Hope you are well. Noticed you “unfriended” me which is absolutely fine. Not a nice thing to do. Wish you the best Grace. We truly have nothing to share. True colors always surface.
That was a text I was shocked to receive from one of my oldest friends, Marla. We had been best friends in seventh grade – seventh grade besties do absolutely everything together. We slept at each other’s houses every weekend, wore the same clothes, ate the same food, even had our own language. Marla was the IT girls in middle school. If someone said,“everyone is coming to the party,” it meant Marla would be there. She was beautiful, smart and athletic. She seemingly had it all.
Then . . . we weren’t best friends anymore. Marla started hanging out with a different, faster crowd and by the time we graduated from high school, we lost contact.
But that connection we had in seventh grade ran deep and off and on in our adult life, our paths would cross, and we could almost speak our language again. Marla and I did not have a lot in common. We had not shared experiences since we were thirteen. Yet, I cared deeply about her. I think sometimes I cared about her in a thirteen-year-old girl way – I wanted, needed, her to like me.
I looked at that text and my heart started beating through my chest. Marla was mad at me. She called out my true colors. At one time in our lives, no one knew my true colors better than Marla and she loved them. Now she was canceling me.
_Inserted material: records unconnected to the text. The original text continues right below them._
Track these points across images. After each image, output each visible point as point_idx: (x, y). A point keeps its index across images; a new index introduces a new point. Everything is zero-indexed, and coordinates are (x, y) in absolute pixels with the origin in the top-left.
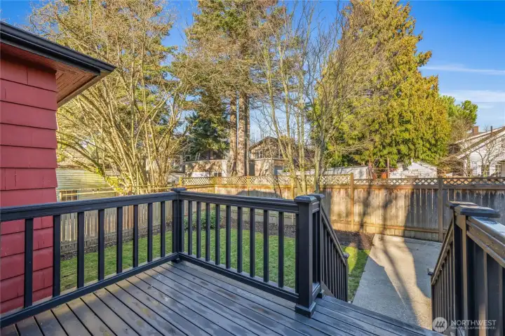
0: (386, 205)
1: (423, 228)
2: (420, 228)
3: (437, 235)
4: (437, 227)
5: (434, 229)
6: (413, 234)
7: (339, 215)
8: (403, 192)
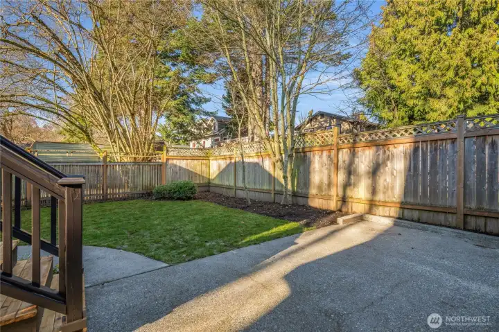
0: (375, 171)
1: (431, 206)
2: (425, 205)
3: (455, 217)
4: (455, 204)
5: (450, 207)
6: (416, 215)
7: (320, 188)
8: (401, 148)
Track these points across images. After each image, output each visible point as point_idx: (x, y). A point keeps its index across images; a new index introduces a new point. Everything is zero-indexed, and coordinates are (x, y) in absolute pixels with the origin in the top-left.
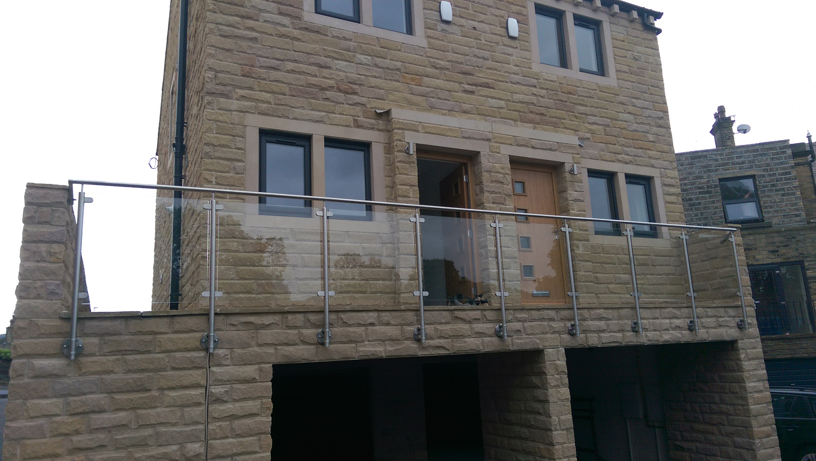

I frantically looked on Facebook. I knew I didn’t unfriend her – how the heck do you even unfriend someone?!? I was sweating a bit and trying to figure out what happened and how to fix it. I remember I had tried to block some of her posts because our politics could not be more opposite. Could I have, did I . . . unfriend her. I calmed myself down and thought this is just a silly misunderstanding. But God, Grace, why do care so much?
OMG Marla, that’s so weird. I just said to someone that I never see Marla’s posts anymore. That is why a 54-year-old is dangerous on social media. I love you and always have, always will. Can we be friends again Haha! Just like in real life, we keep becoming friends over and over.
I am very intuitive and I do take notice of who has liked my most meaningful posts. Actually, who I think would but never does. It’s very telling. I see that you like other people’s posts but not mine. I’ve given this too much time already. Always do wish you well.
Whaaat? Are you serious? People, Marla, actually look at which posts on other people’s timelines I like? You have got to be kidding me. She must have been kidding.
Come on, Marla, you’re kidding, right? You’ll accept my friend request, won’t you?
I KNOW, and strictly from my own intuition, that you are not being honest with me. I have my own theories, but really, does it matter?
At that point, I didn’t even know what she was talking about. And for the first time in our long, storied friendship, I was done. I had known for a while in my head that I did not need Marla in my life. For some reason, however, in my heart, I wanted to be her friend. But as a woman in my mid-fifties who is surrounded by wonderful girlfriends who fill my cup every day, I had come to the end of my Marla rope. I was not going to justify my Facebook activity, tell her how much I loved her or how important she was to me. I did not need Marla’s approval or love. I didn’t even want it anymore. I was strong enough to walk away with no guilt and no regret. This was clearly Marla’s issue, not mine, and I was finally ready to leave my seventh-grade girl insecurities behind. I turned off my phone and walked away from an old “friend.”